In a pure capitalist system, unemployment is voluntary. There are more than enough jobs for every single person to be working as much as they would like to be working, and people would only stop working if they valued the leisure time more than the benefits of being paid for labor. This can be illustrated by the minimum wage. If I am forced to pay one worker 8 dollars an hour, I am unable to hire two workers at 4 dollars an hour. Those two workers may have less income as a result, but both of them are employed and money is more equally distributed and more people are allowed to work. It may be that these two people are less productive, maybe they are 17 year old teenage boys and just want to get their foot in the door so they can prove that they are capable of doing work. These poor children are kicked from the market and the ability to show their productivity to employers, and are unable to even enter the marketplace because of the minimum wage.

If we really want to create jobs, we need to cut government immediately. That money will then be given back to the people where it rightly belongs, and those people will begin investing again in their communities and local businesses which will immediately see an increase in consumer spending and, thus, expansion of business and more jobs created. Private banks would be willing to lend again, and businesses would soon come in and begin picking up the pieces. The entire reason this financial slump is occurring is because of constant “bubbles” where the Federal Reserve and the banks lend out tons and tons of debt, which does not make us richer. It is an illusion; people go and spend tons of money on useless things and malinvestment, and then they realize they can’t pay their debts back.
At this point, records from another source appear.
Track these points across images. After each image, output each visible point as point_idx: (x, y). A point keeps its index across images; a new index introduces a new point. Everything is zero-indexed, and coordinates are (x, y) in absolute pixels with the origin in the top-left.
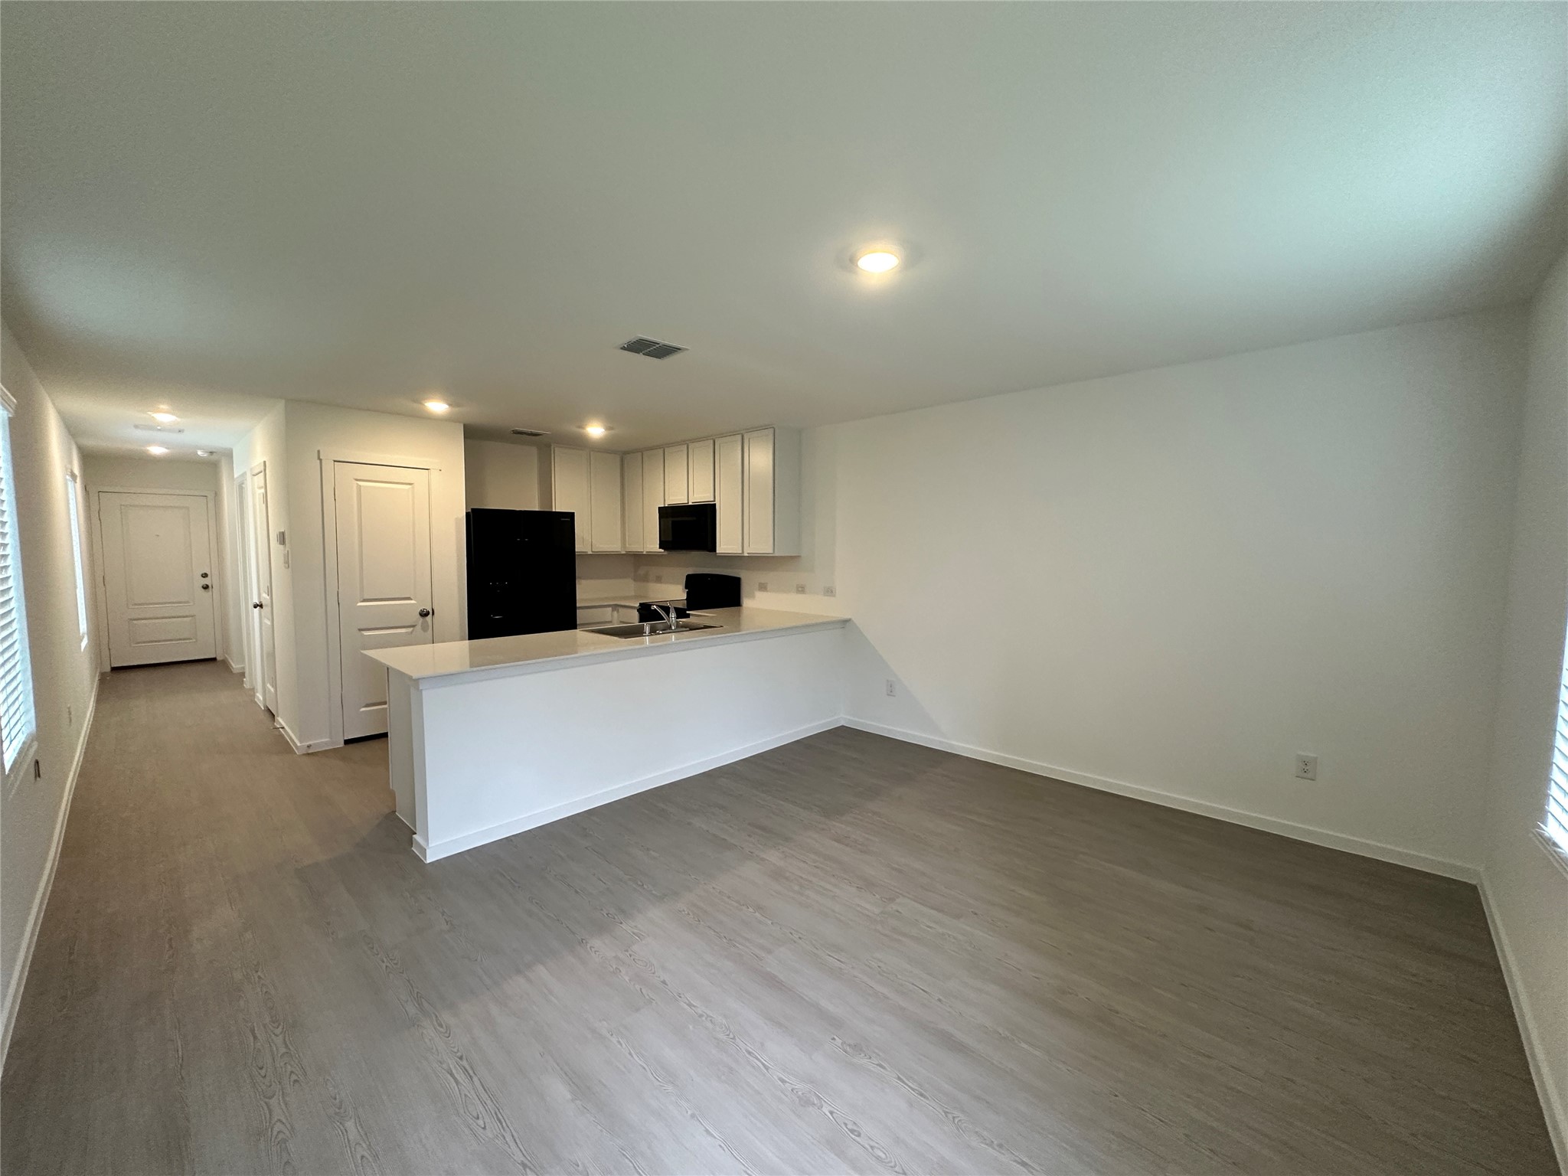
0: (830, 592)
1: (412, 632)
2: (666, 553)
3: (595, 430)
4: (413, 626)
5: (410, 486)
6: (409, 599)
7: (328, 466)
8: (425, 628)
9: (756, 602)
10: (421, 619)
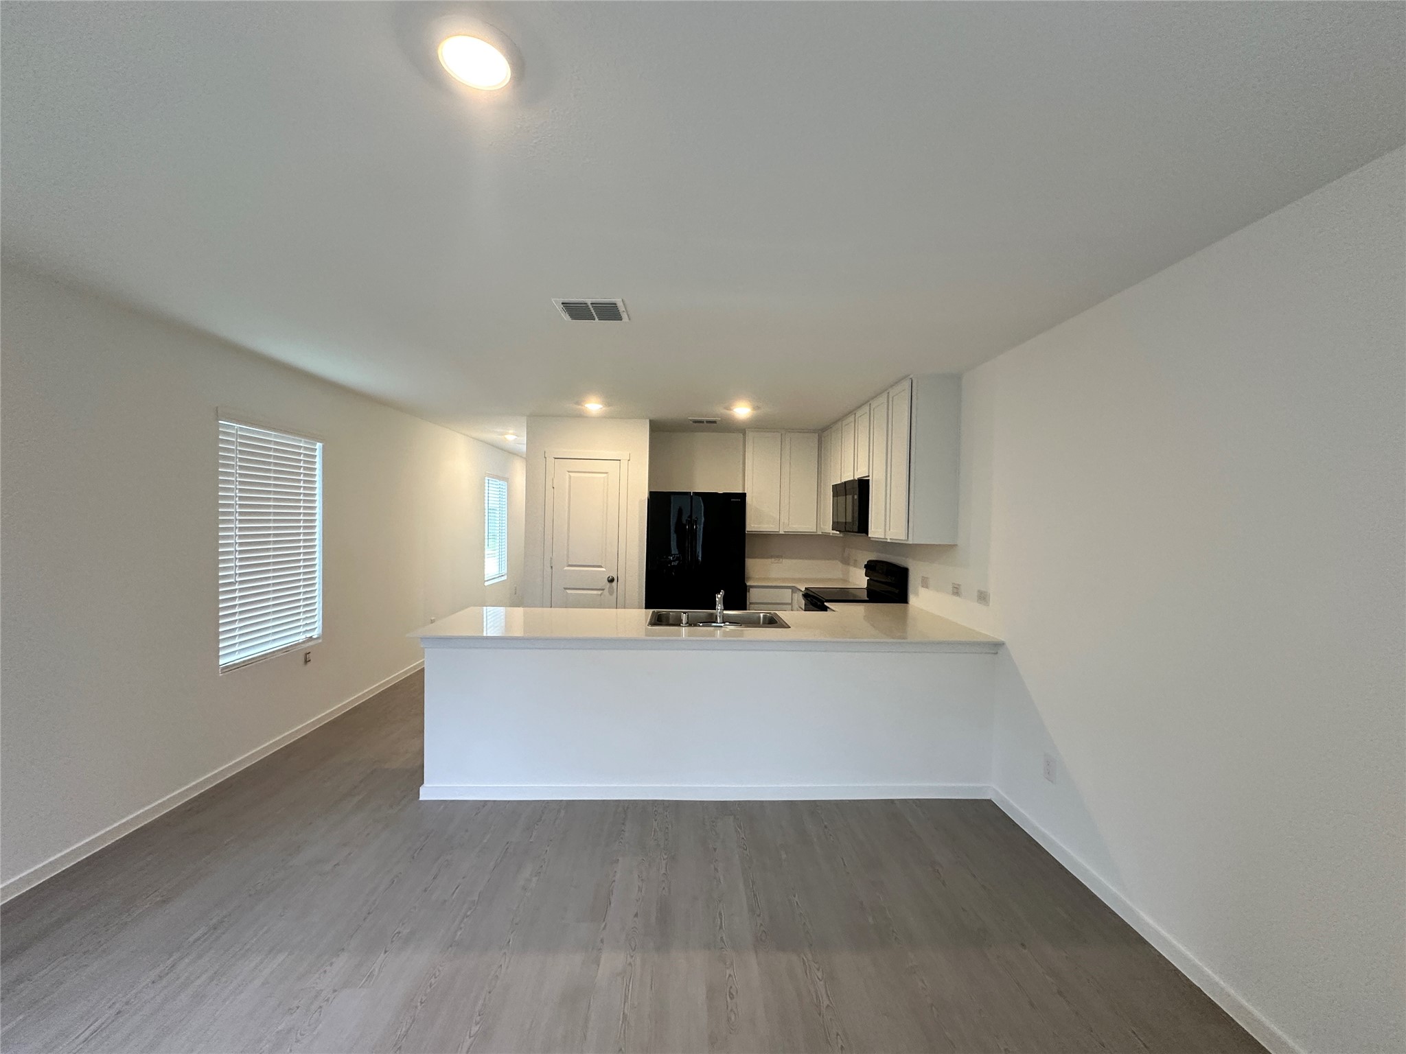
0: (983, 597)
1: (601, 595)
3: (742, 411)
4: (603, 590)
6: (600, 567)
7: (550, 460)
8: (611, 593)
9: (921, 599)
10: (608, 584)
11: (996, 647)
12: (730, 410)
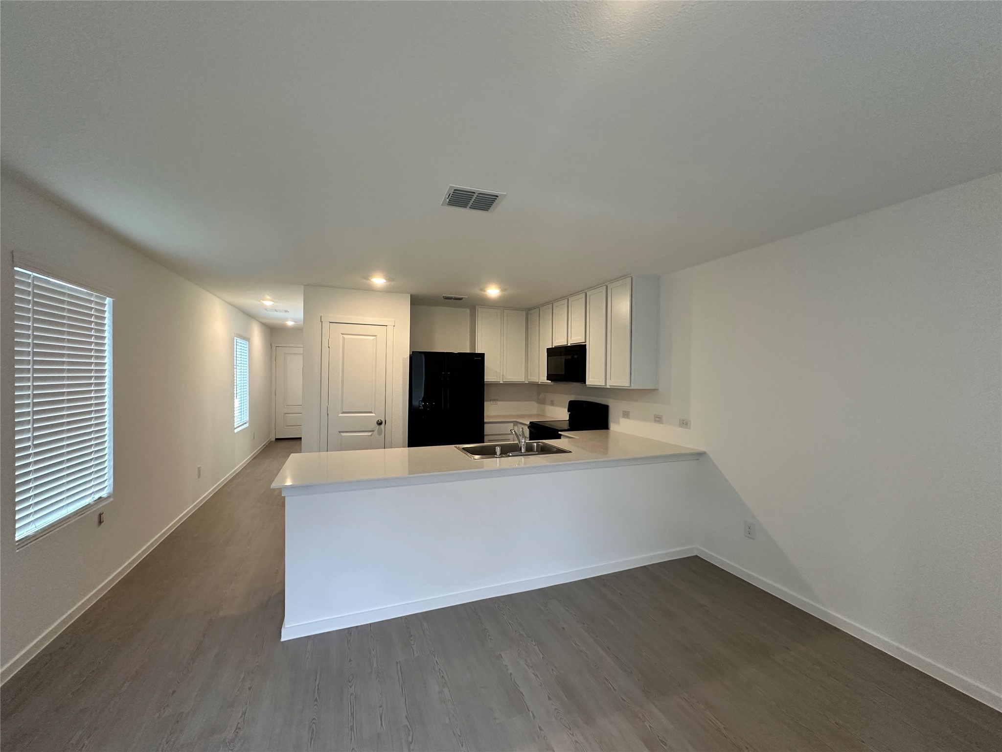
0: (684, 423)
1: (371, 435)
2: (552, 384)
3: (493, 292)
4: (373, 431)
5: (374, 337)
6: (371, 412)
7: (326, 325)
8: (380, 433)
9: (619, 426)
10: (378, 427)
11: (700, 456)
12: (485, 291)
The economy then seizes up. We must get rid of this debt based system.

These are the problems we face and the only way the government can “fix” it is to admit that it can’t possibly fix it and stopped messing with it in the first place.

More Ludwig von Mises quotes on this subject:

  • “Government spending cannot create additional jobs. If the government provides the funds required by taxing the citizens or by borrowing from the public, it abolishes on the one hand as many jobs as it creates on the other.”
  • “Mass unemployment is not proof of the failure of capitalism, but the proof of the failure of traditional union methods.”
  • “On a free labor market wage rates tend toward a height at which all employers ready to pay these rates can find all the men they need and all the workers ready to work for this rate can find jobs. There prevails a tendency toward full employment.”
  • “The result of the governments’ and the unions’ meddling with the height of wage rates cannot be anything else than an incessant increase in the number of unemployed.”
  • “It is not capitalism which is responsible for the evils of permanent mass unemployment, but the policy which paralyses its working.”
  • “There is but one remedy for lasting unemployment of great masses; the abandonment of the policy of raising wage rates by government decree or by the application or the threat of violence.”
  • “The essence of the interventionist policy is to take from one group to give to another. It is confiscation and distribution.”
  • “Every step that leads away from private ownership of the means of production and the use of money is a step away from rational economic activity.”
  • “Government cannot make man richer, but it can make him poorer.”
  • “Every step which leads from capitalism toward planning is necessarily a step nearer to absolutism and dictatorship.”